▸ Extract:
┄┄┄┄┄┄┄┄┄┄┄┄┄┄┄┄┄┄┄┄

Latest update February 11th, 2025 2:15 PM
Jun 17, 2011 Editorial
Yesterday, Enmore Martyrs’ Day was commemorated. Every year, the event seems to recede ever farther in the consciousness of the average Guyanese. Who knows, maybe as with Cuffy’s martyrdom that we decided to commemorate as our “Republic Day”, in a while we may see it morph into one more “wine down” session. This may or may not be the Age of Aquarius but it certainly is the Age of Bacchanal. What then does martyrdom signify in such times?
Cynicism, that’s what. Cuffy and his cohorts were killed as they rebelled against the brutal slavery that deprived them of their humanity. Slavery in the Europeans’ pursuit of profits from sugar, in a “new” world claimed as their own, after systematically exterminating the indigenous peoples or driving them into the interior. Cuffy eventually fell to the Dutch overlords, but he was a precursor of the indomitable Toussaint L’Ouverture, who defeated the armies of Napoleon to create the first black independent republic in the Caribbean – Haiti.
The abolition of slavery in 1834 merely changed the form of the oppression, not its substance, for those that yet were forced to provide labour for the rulers. The descendants of the freed men saw their emancipation become a caricature of freedom. They might be free from the whip, but what were they free to do? They were herded by draconian laws, into the slums of the city or into the interior forests in search of El Dorado, when they refused to be broken by the importation of indentured labour.
They, at least, remembered the spirit of Cuffy’s martyrdom as they built a village movement to introduce democracy into this part of the world. They were to rise up time and again in search of dignity and the promised freedom: 1856; 1888; 1903 and 1924 are only the years when bullets took lives. The indentureds that succeeded them in the sugar fields soon found out that the heaven they had been promised to inveigle them from their homelands that had been devastated by imperial greed, was a chimera. And they too rose in rebellion against their oppression.
An uprising in 1869 at Leonora precipitated the usual British response: a commission of inquiry. The reforms could not have been profound: in 1872 another uprising in Essequibo saw the police shoot and kill five labourers. Since the purpose of the then British Guiana was explicitly to serve the interests of sugar, such revolts were blows against imperial rule.
And so we saw the pattern repeat itself with dismaying regularity: sugar workers protesting their conditions of servitude and quotidian betrayals, followed by the riot act being read and police shooting to kill. 1898; 1903; 1914; 1924; 1939 (Leonora again) and finally 1948 at Enmore: there were dozens of martyrs in the killing fields of sugar.
With each round of killing – in the towns and in the fields – our collective consciousness was raised.
It was not by fortuity that the very first trade union in the entire Commonwealth was founded right here in Guyana. It is not by happenstance that the constitution was suspended in 1953 to remove a government after only 133 days. It was not by chance we were called the most politically advanced colony in the British West Indies.
But after independence we seemed to have lost our way; and surely it is not by coincidence that we have also forgotten the martyrdom of so many brave souls that delivered that independence. But this has not been an inattentive overlooking; it is a constructed disregarding, brought about by the opportunism and cynicism of our post-independence leaders.
Rather than putting their heads down and working with their long-suffering people to develop the country and deliver the freedoms for which they had struggled so long and so hard, the first leaders pursued Marxist utopian visions that destroyed the economy and the society. Their successors have gone in the opposite direction: hard market realism fuelled by greed and avarice. Money, money everywhere, but not a cent for the poor. What to do but bacchanal?

┄┄┄┄┄┄┄┄┄┄┄┄┄┄┄┄┄┄┄┄

▸ Records from a data source:
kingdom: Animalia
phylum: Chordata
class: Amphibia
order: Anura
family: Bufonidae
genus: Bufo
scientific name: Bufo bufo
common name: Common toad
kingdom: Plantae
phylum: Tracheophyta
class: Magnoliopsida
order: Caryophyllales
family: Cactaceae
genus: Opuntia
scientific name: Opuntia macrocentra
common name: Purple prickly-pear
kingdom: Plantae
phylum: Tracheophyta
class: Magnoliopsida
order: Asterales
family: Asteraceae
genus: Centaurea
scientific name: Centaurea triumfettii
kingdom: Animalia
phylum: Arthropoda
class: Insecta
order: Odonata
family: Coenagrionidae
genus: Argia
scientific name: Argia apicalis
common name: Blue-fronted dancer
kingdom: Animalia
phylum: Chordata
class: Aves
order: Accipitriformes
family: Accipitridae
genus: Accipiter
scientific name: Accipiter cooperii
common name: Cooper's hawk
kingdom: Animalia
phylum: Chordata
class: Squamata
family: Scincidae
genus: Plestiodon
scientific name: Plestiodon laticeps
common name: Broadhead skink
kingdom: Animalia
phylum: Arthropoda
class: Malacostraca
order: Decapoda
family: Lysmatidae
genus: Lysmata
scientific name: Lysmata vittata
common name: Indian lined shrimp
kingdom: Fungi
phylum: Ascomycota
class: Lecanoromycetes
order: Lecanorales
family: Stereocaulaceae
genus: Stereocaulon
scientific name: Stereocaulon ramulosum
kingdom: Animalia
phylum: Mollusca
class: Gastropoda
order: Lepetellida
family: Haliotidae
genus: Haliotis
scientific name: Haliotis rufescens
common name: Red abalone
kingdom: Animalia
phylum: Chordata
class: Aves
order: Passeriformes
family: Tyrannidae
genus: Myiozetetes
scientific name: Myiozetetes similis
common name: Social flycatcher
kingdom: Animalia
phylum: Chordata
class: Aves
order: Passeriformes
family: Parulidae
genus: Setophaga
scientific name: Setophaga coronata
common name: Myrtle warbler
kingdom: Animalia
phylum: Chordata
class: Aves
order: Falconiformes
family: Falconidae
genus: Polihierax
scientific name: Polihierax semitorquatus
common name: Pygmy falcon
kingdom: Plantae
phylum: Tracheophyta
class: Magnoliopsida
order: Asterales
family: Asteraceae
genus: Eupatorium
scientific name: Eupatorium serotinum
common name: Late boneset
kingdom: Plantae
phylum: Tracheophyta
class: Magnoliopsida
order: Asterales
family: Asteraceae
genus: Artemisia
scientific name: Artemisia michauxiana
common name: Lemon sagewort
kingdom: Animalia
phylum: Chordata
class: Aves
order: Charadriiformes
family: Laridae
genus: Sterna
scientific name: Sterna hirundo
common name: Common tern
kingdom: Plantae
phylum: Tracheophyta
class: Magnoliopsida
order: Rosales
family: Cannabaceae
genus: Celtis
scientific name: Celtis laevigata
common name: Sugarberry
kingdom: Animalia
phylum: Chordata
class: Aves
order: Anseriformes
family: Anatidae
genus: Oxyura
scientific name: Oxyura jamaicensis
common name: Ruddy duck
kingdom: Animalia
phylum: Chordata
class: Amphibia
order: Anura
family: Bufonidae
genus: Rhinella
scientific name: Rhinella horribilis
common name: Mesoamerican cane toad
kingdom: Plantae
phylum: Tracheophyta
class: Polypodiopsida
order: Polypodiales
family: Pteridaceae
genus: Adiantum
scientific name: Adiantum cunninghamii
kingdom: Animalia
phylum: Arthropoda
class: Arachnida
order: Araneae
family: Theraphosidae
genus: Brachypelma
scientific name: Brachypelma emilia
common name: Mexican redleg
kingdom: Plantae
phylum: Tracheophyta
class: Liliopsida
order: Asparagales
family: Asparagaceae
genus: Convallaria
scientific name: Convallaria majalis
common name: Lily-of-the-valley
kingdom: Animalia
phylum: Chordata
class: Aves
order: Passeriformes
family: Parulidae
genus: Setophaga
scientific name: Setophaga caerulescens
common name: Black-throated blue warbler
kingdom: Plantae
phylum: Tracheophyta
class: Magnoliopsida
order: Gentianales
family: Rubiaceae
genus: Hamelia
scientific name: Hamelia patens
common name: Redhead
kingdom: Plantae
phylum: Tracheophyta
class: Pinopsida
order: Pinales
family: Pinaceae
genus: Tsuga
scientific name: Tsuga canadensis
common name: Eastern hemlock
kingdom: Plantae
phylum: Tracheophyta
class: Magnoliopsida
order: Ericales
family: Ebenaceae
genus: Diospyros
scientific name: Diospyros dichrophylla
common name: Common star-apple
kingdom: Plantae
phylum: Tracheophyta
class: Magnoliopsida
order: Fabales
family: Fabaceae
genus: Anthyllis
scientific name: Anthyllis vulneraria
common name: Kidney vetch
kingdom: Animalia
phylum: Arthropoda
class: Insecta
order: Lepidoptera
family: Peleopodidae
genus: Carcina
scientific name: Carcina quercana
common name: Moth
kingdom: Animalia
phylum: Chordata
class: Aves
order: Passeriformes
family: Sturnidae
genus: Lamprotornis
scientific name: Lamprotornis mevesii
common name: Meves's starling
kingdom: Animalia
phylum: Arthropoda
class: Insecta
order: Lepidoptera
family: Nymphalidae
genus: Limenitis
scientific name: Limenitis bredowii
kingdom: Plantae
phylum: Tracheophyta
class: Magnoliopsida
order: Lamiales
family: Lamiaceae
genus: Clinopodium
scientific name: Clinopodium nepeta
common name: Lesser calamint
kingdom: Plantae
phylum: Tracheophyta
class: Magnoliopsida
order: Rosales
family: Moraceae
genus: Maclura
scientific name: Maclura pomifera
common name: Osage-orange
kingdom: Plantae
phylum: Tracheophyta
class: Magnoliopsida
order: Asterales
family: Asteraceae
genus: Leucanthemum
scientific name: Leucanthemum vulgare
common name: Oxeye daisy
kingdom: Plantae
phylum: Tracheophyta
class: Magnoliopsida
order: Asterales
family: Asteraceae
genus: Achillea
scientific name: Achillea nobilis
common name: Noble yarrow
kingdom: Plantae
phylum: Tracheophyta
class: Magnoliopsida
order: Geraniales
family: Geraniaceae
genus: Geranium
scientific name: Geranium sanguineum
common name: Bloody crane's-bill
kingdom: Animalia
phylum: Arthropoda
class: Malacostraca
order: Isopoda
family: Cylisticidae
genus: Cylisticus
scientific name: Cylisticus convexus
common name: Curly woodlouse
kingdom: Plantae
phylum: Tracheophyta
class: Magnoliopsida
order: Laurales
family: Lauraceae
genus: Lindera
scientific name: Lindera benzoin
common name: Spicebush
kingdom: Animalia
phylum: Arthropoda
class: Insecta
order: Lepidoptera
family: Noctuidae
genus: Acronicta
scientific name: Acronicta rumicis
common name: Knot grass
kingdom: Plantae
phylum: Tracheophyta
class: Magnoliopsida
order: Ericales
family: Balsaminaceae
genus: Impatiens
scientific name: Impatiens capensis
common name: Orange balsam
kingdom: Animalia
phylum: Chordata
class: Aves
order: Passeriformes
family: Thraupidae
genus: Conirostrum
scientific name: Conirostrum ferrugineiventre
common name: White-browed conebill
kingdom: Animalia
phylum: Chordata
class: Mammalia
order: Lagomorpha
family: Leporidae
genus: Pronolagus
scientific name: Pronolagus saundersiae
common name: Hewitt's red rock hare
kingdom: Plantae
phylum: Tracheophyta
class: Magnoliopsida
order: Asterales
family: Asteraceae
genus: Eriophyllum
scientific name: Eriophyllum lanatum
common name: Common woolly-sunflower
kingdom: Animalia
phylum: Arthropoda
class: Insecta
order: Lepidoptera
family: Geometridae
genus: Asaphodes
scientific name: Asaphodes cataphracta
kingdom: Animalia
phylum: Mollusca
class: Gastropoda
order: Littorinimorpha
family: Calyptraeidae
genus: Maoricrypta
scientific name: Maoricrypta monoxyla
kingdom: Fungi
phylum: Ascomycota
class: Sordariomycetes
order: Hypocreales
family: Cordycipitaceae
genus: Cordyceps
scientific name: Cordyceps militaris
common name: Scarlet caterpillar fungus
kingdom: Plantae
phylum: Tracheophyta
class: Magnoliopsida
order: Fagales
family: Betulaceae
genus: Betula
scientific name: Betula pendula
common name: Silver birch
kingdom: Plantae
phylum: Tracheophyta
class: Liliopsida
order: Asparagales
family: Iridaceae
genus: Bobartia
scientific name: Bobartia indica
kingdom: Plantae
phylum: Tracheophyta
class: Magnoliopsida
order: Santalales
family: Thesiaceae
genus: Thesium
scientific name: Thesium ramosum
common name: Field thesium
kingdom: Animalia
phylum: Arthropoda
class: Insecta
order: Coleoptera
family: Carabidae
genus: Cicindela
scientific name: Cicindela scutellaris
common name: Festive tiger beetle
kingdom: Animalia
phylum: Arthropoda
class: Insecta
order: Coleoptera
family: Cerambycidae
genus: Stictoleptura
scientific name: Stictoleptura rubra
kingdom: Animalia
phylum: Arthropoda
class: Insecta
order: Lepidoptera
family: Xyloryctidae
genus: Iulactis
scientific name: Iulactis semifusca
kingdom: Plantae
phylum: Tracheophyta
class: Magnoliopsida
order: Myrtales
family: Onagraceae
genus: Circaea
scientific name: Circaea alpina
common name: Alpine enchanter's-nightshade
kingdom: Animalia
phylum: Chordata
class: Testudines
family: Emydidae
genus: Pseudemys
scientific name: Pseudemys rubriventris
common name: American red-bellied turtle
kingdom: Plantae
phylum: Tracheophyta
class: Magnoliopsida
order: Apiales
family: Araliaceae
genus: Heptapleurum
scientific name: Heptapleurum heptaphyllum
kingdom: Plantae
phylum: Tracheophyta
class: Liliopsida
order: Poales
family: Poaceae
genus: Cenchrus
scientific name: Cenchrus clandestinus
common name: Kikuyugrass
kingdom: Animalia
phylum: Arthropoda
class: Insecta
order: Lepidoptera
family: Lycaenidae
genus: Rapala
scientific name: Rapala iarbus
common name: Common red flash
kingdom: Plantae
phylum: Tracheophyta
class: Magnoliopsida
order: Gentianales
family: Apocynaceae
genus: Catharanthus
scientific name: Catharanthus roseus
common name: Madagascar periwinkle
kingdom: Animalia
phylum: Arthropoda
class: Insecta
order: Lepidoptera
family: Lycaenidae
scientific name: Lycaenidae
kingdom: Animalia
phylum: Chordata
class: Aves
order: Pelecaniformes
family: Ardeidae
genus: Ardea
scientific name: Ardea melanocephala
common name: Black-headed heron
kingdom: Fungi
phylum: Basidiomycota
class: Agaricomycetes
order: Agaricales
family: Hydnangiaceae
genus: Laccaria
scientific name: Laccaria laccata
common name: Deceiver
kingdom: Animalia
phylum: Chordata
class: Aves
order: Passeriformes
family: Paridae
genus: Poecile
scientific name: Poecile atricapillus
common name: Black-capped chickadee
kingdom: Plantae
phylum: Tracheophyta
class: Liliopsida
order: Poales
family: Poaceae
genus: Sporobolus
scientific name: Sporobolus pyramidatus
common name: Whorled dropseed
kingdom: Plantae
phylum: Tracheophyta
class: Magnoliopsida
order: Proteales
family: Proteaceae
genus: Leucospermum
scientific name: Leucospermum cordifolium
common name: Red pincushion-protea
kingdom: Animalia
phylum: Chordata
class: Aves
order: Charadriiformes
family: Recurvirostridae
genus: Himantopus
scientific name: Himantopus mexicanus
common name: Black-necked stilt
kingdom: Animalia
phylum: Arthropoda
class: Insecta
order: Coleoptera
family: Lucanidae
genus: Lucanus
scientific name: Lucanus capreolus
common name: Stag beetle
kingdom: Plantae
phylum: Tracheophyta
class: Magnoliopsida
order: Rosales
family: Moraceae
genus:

┄┄┄┄┄┄┄┄┄┄┄┄┄┄┄┄┄┄┄┄

According to the editorial, how many labourers did the police shoot and kill during the 1872 uprising in Essequibo?

▸ Answer box: Five labourers.